Department of Internal Medicine, Hospital Marina Baixa, Villajoyosa, Alicante, Spain.
Eur J Intern Med. 2011 Feb;22(1):66-72. doi: 10.1016/j.ejim.2010.08.006. Epub 2010 Sep 15.
Sustained virologic response to peginterferon plus ribavirin reduces liver-related complications and mortality in patients co-infected with HIV and hepatitis C virus. Therefore, the presence of any barriers to start hepatitis C virus therapy should be identified and eliminated in order to recruit all eligible patients.
Cross-sectional study. In a HIV referral clinic we assessed the proportion of patients eligible for hepatitis C virus evaluation and treatment according to consensus guidelines.

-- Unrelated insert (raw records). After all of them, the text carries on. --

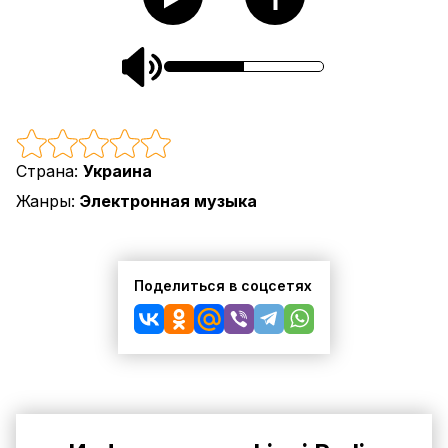
Страна:
Украина
Жанры:
Электронная музыка
Поделиться в соцсетях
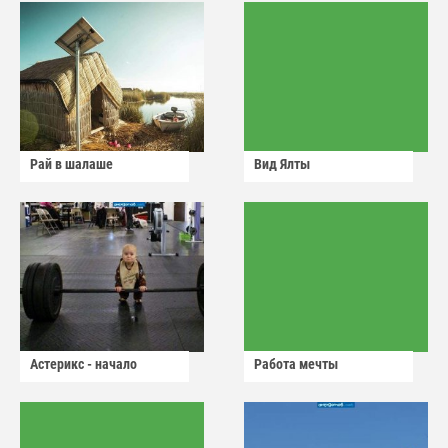
Рай в шалаше
Вид Ялты
Астерикс - начало
Работа мечты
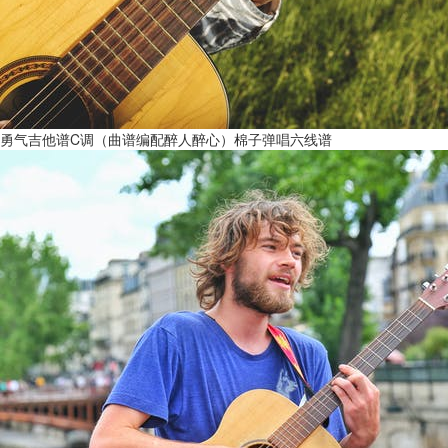
勇气吉他谱C调（曲谱编配醉人醉心）棉子弹唱六线谱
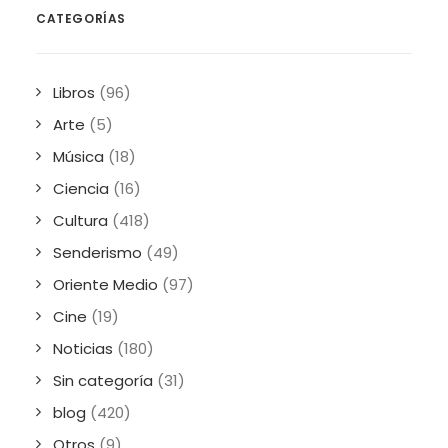
CATEGORÍAS
Libros
(96)
Arte
(5)
Música
(18)
Ciencia
(16)
Cultura
(418)
Senderismo
(49)
Oriente Medio
(97)
Cine
(19)
Noticias
(180)
Sin categoría
(31)
blog
(420)
Otros
(9)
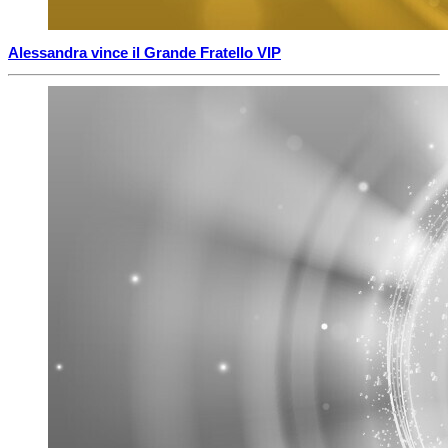
Alessandra vince il Grande Fratello VIP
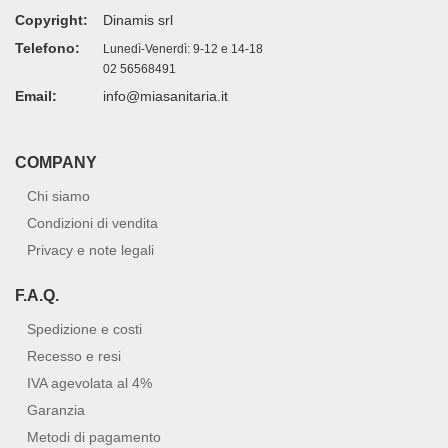
Copyright:
Dinamis srl
Telefono:
Lunedì-Venerdì: 9-12 e 14-18
02 56568491
Email:
info@miasanitaria.it
COMPANY
Chi siamo
Condizioni di vendita
Privacy e note legali
F.A.Q.
Spedizione e costi
Recesso e resi
IVA agevolata al 4%
Garanzia
Metodi di pagamento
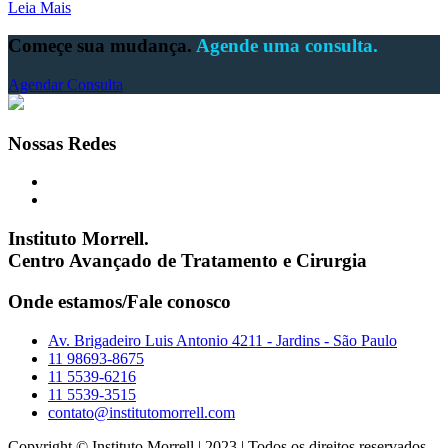
Leia Mais
Começe sua mudança.
Agende uma consulta.
Agendar Consulta
Nossas Redes
Instituto Morrell.
Centro Avançado de Tratamento e Cirurgia
Onde estamos/Fale conosco
Av. Brigadeiro Luis Antonio 4211 - Jardins - São Paulo
11 98693-8675
11 5539-6216
11 5539-3515
contato@institutomorrell.com
Copyright © Instituto Morrell | 2023 | Todos os direitos reservados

We identified 134 patients with hepatitis C virus and HIV co-infection. Twenty-one patients were excluded from the analysis due to never attending the HIV clinic (n=12) or having hepatitis C virus RNA not detectable (n=9). In the remaining 113 patients, only 61% had identification of hepatitis C virus genotype and quantification of hepatitis C viral load. Thirty-six patients started peginterferon plus ribavirin, and 16 (44%) achieved sustained virologic response. Seventy-seven patients did not receive treatment for hepatitis C virus due to the presence of medical contraindications (n=22), provider barriers (n=15), or patient barriers (n=40). Multivariate analysis identified lower education degree (odds ratio: 4.53; 95% confidence intervals: 1.36-15.16, p=0.014) and patient civil status single, separated or widower (odds ratio: 4.81; 95% confidence intervals: 1.54-14.99, p=0.007) as the independent determinants associated to not initiating therapy for hepatitis C virus infection in patients with barriers.
A minor proportion of HIV-infected patients received appropriate assessment and treatment for hepatitis C virus infection. Social disadvantages require multidisciplinary models of health care to improve hepatitis C virus treatment initiation and success.
聚乙二醇干扰素联合利巴韦林的持续病毒学应答可降低 HIV 和丙型肝炎病毒合并感染患者的肝脏相关并发症和死亡率。因此,应当确定并消除开始丙型肝炎病毒治疗的任何障碍,以招募所有符合条件的患者。
横断面研究。在一家 HIV 转介诊所,我们根据共识指南评估了适合丙型肝炎病毒评估和治疗的患者比例。
我们共发现 134 例 HIV 和丙型肝炎病毒合并感染患者。由于从未到 HIV 诊所就诊(n=12)或丙型肝炎病毒 RNA 不可检测(n=9),21 例患者被排除在分析之外。在其余 113 例患者中,仅 61%确定了丙型肝炎病毒基因型并定量了丙型肝炎病毒载量。36 例患者开始接受聚乙二醇干扰素联合利巴韦林治疗,16 例(44%)获得持续病毒学应答。77 例患者因存在医学禁忌证(n=22)、提供者障碍(n=15)或患者障碍(n=40)未接受丙型肝炎病毒治疗。多变量分析发现,较低的受教育程度(比值比:4.53;95%置信区间:1.36-15.16,p=0.014)和患者的公民身份为单身、分居或丧偶(比值比:4.81;95%置信区间:1.54-14.99,p=0.007)是与有障碍的患者未开始丙型肝炎病毒治疗相关的独立决定因素。
只有少数 HIV 感染患者接受了适当的丙型肝炎病毒感染评估和治疗。社会劣势需要多学科的医疗保健模式,以提高丙型肝炎病毒治疗的启动和成功率。